2016 Virgin Money London Marathon Champions

The winners of the 2016 Virgin Money London Marathon

If you were looking for an exciting 2016 London Marathon, you were in luck. On a day that saw the fastest five male wheelchair athletes crossed the line in the space of 5 seconds, at least four British marathon runners qualified for the Rio Olympic games 2016, three elite women fell during the race with one going on to win the race with cuts to her head and shoulder, and Eliud Kipchoge ran the fastest London Marathon ever, the theatre of the event did not disappoint.

Today, we caught up with the 2016 elite champions; Eliud Kipchoge and Jemima Sumgong.

Jemima was asked about her fall which happened very close to the end of the race which resulted in her hitting her head on the ground. Jemima says that when she fell down, she knew that the challenge would push her further to win the race, adding “when you get challenges, you will get success” She admits that she was in a lot of pain until the adrenaline kicked in about 500m after she fell.

Kipchoge’s first question is about his incredibly calm demeanour. Eliud says his calmness comes from the fact he believes in himself and from good training. He says

If I am fit then there is no hurry, so I can be calm. In Kenya we are all very calm.

The champions tell us that in their training camps, they all share the cleaning and the cooking and take turns to do this. Eliud says “We need to set examples for the young ones that we have to be responsible for ourselves and to show respect“.

Both Eliud and Jemima say their immediate priority is to spend some time with family and children before heading back into training.
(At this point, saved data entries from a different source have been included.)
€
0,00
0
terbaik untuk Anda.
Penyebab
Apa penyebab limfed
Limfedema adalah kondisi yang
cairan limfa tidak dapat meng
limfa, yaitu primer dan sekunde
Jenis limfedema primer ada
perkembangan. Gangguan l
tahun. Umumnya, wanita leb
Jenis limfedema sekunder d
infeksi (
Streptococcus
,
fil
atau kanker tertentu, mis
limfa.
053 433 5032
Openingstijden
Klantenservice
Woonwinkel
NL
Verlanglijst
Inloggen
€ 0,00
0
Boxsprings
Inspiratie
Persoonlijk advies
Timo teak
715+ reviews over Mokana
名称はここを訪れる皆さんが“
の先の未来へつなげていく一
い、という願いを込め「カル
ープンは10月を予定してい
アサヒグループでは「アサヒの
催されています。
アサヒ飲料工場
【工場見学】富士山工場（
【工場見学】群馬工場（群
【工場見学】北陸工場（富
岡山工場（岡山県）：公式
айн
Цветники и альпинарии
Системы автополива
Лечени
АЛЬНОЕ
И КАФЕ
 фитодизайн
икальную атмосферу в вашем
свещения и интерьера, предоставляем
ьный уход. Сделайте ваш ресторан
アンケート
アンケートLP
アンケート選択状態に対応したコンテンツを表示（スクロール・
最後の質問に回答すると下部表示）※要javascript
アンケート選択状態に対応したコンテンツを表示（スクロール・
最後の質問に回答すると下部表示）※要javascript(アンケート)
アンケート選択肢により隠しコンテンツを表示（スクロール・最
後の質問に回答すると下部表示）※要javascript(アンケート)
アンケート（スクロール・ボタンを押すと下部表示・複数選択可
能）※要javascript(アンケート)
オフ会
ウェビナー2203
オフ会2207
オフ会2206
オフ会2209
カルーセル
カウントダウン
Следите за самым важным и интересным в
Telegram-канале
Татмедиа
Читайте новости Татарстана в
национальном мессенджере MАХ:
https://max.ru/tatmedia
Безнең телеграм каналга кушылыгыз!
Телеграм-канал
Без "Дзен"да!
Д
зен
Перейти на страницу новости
Eliud tells us that half of the population of Kenya was watching his incredible victory and that he had 1200 WhatsApp messages and 300 Facebook notifications when he was able to check his phone after breaking the course record.

Jemima is asked whether it is deliberate that she tends not to sit in the limelight. She admits that it is and that if eyes are not all on you, then you can concentrate more on the race.
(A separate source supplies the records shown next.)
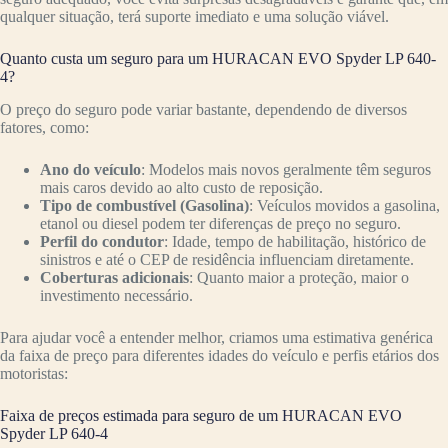
qualquer situação, terá suporte imediato e uma solução viável.
Quanto custa um seguro para um HURACAN EVO Spyder LP 640-
4?
O preço do seguro pode variar bastante, dependendo de diversos
fatores, como:
Ano do veículo
: Modelos mais novos geralmente têm seguros
mais caros devido ao alto custo de reposição.
Tipo de combustível (Gasolina)
: Veículos movidos a gasolina,
etanol ou diesel podem ter diferenças de preço no seguro.
Perfil do condutor
: Idade, tempo de habilitação, histórico de
sinistros e até o CEP de residência influenciam diretamente.
Coberturas adicionais
: Quanto maior a proteção, maior o
investimento necessário.
Para ajudar você a entender melhor, criamos uma estimativa genérica
da faixa de preço para diferentes idades do veículo e perfis etários dos
motoristas:
Faixa de preços estimada para seguro de um HURACAN EVO
Spyder LP 640-4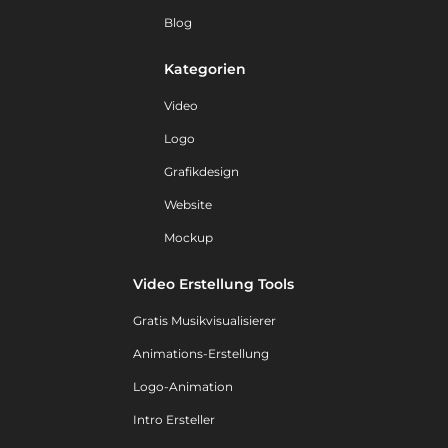
Blog
Kategorien
Video
Logo
Grafikdesign
Website
Mockup
Video Erstellung Tools
Gratis Musikvisualisierer
Animations-Erstellung
Logo-Animation
Intro Ersteller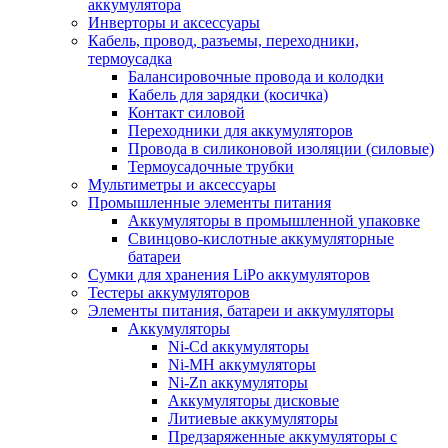
аккумулятора
Инверторы и аксессуары
Кабель, провод, разъемы, переходники,
термоусадка
Балансировочные провода и колодки
Кабель для зарядки (косичка)
Контакт силовой
Переходники для аккумуляторов
Провода в силиконовой изоляции (силовые)
Термоусадочные трубки
Мультиметры и аксессуары
Промышленные элементы питания
Аккумуляторы в промышленной упаковке
Свинцово-кислотные аккумуляторные
батареи
Сумки для хранения LiPo аккумуляторов
Тестеры аккумуляторов
Элементы питания, батареи и аккумуляторы
Аккумуляторы
Ni-Cd аккумуляторы
Ni-MH аккумуляторы
Ni-Zn аккумуляторы
Аккумуляторы дисковые
Литиевые аккумуляторы
Предзаряженные аккумуляторы с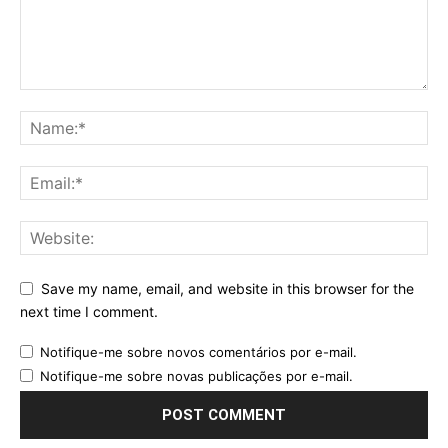
Save my name, email, and website in this browser for the
next time I comment.
Notifique-me sobre novos comentários por e-mail.
Notifique-me sobre novas publicações por e-mail.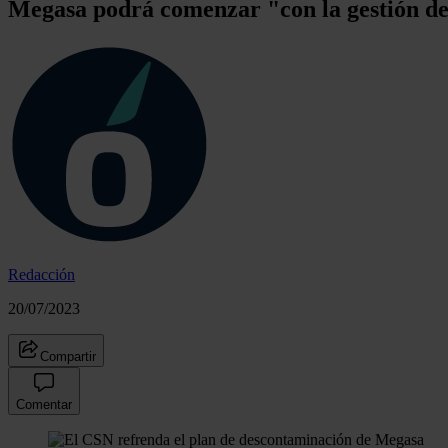
Megasa podrá comenzar "con la gestión de
Redacción
20/07/2023
Compartir
Comentar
The conversation turns to sportsmanship, which is the reason Eliud tells us he shared his water with Stanley Biwott during the race. He adds that he never complains about the weather conditions of a race because the same conditions will affect all the runners.

The final question is around the London Marathon crowd, there tens of thousands of people line the streets to cheer on the runners. Eliud says the London Marathon crowds are the rest in the world and that he misses them when he goes through the tunnel at Embankment.